Anticipating presentation and publication of the full results sometime later this year, investigators with the International Study of Comparative Health Effectiveness With Medical and Invasive Approaches (ISCHEMIA) trial have published their baseline data and once again stirred discussion about whether the trial will really answer the question it was originally designed to answer.
“This is a very high visibility trial,” study chair Judith S. Hochman, MD, NYU Langone Health, New York City, told. “In this era of social media there have been commentaries out there that motivated us to report the baseline criteria for the trial; both so that the community can understand the population that was randomizing in this trial; and to show that we achieved our goals in terms of randomizing the target population that we sought to randomize.”
Death or myocardial infarction
ISCHEMIA is designing to better define the role of revascularization in stable ischemic heart disease (SIHD); which was called into question when the COURAGE and BARI 2D trials showed no reduction in death or myocardial infarction (MI); for percutaneous coronary revascularization (PCI) added to optimal medical therapy (OMT) over OMT alone in patients with SIHD. In brief, of the 5179 patents randomly assigned to either OMT or OMT plus early revascularization; median age was 64 years, 22.6% were women, 33.7% were nonwhite, 41% had diabetes; 19% had had a myocardial infarction, and 90% had previous angina.
Stress imaging was the qualifying test for 75% of patients. To boost enrollment in countries where cardiac imaging is not commonly performing; the trial allowed entry on the basis of an exercise electrocardiogram (ECG). One-quarter of the participants were enrolling on the basis of nonimaging exercise tolerance testing (ETT).
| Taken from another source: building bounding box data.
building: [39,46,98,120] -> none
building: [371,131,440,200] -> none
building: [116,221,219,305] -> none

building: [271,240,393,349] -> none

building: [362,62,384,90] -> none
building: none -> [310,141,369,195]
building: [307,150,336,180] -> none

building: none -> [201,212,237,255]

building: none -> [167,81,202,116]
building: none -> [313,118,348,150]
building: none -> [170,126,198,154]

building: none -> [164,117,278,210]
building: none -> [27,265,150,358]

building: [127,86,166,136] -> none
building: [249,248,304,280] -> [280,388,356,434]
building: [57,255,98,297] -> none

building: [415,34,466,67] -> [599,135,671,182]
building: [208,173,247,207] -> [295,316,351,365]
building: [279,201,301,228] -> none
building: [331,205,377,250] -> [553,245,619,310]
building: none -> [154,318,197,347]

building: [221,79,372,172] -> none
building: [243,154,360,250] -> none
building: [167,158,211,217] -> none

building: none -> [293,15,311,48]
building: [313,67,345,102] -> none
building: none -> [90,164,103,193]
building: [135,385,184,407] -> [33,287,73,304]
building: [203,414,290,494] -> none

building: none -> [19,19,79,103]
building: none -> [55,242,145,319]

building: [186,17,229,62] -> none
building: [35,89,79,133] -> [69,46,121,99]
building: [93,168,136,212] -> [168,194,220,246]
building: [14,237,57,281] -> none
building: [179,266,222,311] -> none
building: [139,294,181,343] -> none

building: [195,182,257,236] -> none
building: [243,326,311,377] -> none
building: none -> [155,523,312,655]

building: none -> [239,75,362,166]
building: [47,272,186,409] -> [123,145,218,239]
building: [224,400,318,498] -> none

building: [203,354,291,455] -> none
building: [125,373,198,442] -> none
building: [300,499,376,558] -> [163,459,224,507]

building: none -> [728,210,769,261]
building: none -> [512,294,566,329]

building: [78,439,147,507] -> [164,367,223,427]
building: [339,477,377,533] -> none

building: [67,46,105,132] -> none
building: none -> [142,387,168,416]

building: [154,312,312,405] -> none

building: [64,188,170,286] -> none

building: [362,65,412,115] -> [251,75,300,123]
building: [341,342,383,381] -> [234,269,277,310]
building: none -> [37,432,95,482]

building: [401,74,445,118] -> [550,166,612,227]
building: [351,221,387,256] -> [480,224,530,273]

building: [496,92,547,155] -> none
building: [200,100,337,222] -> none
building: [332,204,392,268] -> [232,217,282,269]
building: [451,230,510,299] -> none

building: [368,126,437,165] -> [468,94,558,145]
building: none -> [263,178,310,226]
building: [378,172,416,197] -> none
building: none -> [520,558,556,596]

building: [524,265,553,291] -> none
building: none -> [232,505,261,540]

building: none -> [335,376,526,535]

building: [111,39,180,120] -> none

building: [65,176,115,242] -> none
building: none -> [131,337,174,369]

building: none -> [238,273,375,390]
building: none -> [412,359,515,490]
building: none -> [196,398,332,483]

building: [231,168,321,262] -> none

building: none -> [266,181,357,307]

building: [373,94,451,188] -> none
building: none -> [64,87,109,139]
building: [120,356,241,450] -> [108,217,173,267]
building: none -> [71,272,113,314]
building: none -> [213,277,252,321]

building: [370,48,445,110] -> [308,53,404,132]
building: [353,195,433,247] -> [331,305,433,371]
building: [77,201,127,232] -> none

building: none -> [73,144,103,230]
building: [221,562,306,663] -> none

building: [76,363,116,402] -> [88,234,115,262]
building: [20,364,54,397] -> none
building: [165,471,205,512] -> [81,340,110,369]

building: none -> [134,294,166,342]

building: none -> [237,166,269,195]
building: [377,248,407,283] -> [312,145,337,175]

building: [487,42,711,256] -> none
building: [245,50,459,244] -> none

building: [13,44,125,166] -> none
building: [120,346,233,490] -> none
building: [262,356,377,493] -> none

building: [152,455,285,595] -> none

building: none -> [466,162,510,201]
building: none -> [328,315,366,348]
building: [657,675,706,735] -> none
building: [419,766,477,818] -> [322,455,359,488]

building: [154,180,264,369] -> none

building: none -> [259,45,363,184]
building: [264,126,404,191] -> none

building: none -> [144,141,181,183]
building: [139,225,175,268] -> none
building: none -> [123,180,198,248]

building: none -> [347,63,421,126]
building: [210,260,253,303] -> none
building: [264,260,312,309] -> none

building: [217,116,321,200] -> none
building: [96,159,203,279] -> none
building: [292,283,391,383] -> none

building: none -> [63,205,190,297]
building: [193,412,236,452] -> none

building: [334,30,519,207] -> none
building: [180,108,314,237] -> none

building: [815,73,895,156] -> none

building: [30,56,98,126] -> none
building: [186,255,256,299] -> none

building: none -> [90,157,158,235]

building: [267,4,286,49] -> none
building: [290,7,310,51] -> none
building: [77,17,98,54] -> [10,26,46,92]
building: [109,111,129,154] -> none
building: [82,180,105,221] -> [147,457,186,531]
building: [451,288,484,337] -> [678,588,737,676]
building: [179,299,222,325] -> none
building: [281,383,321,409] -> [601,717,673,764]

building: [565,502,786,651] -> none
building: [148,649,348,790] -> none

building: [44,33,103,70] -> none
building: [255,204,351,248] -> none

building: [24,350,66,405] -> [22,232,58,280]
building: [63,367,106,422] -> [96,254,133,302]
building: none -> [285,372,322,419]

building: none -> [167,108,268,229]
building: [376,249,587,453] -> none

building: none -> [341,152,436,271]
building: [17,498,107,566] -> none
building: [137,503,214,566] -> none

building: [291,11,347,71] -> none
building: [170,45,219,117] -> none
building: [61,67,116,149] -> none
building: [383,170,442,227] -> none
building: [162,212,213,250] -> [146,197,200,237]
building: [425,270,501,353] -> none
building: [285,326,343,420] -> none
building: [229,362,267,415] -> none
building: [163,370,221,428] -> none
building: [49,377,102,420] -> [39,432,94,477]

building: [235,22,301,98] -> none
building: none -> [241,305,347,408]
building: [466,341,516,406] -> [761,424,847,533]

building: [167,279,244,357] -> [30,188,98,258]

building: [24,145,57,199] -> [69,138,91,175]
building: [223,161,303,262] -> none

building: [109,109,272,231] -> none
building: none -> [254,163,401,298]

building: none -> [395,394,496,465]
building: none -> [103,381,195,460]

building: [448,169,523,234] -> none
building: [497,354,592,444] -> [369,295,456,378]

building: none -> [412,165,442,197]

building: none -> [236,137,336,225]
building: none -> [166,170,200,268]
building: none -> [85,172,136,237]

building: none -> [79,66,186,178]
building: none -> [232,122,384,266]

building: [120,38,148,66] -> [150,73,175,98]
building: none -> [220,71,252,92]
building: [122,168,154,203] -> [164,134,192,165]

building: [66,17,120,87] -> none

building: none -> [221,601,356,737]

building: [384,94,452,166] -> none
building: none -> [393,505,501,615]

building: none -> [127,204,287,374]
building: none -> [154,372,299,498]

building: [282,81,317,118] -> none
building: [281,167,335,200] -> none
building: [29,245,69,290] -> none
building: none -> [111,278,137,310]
“ETT is the most common stress test used worldwide, and the [American College of Cardiology/American Heart Association] guidelines; recommend treadmill testing when you want to do a stress test; but for those who are able to exercise and have an interpretable baseline ECG,” said Hochman. Among participants randomized after stress imaging, core laboratory assessment of ischemia severity was severe in 44.8%; moderate in 41.0%, mild in 8.1%, and nonexistent or uninterpretable in 6.1%. “In regular clinical practice there is no core lab, and you can see that trying to explain the trial, consent a patient, have them wait for the core lab review; and then have a CCTA [coronary CT angiography] and wait for core lab review is cumbersome,” said Hochman.
“We debated this point upfront and wanted to balance trial applicability to clinical practice and rigor. We also wanted to avoid unnecessarily impeding the work flow and, therefore; from the outset allowed some centers that had high concordance with the reads of the core lab to randomize their patients without waiting for the core lab review. We subsequently increased the number of sites with this permission,” she explained. Among the 25% of participants randomized after nonimaging ETT; core laboratory determination of ischemia severity was severe (an eligibility criterion) in 83.0%; moderate in 8.0%, mild in 2.7%, and nonexistence or uninterpretable in 6.3%.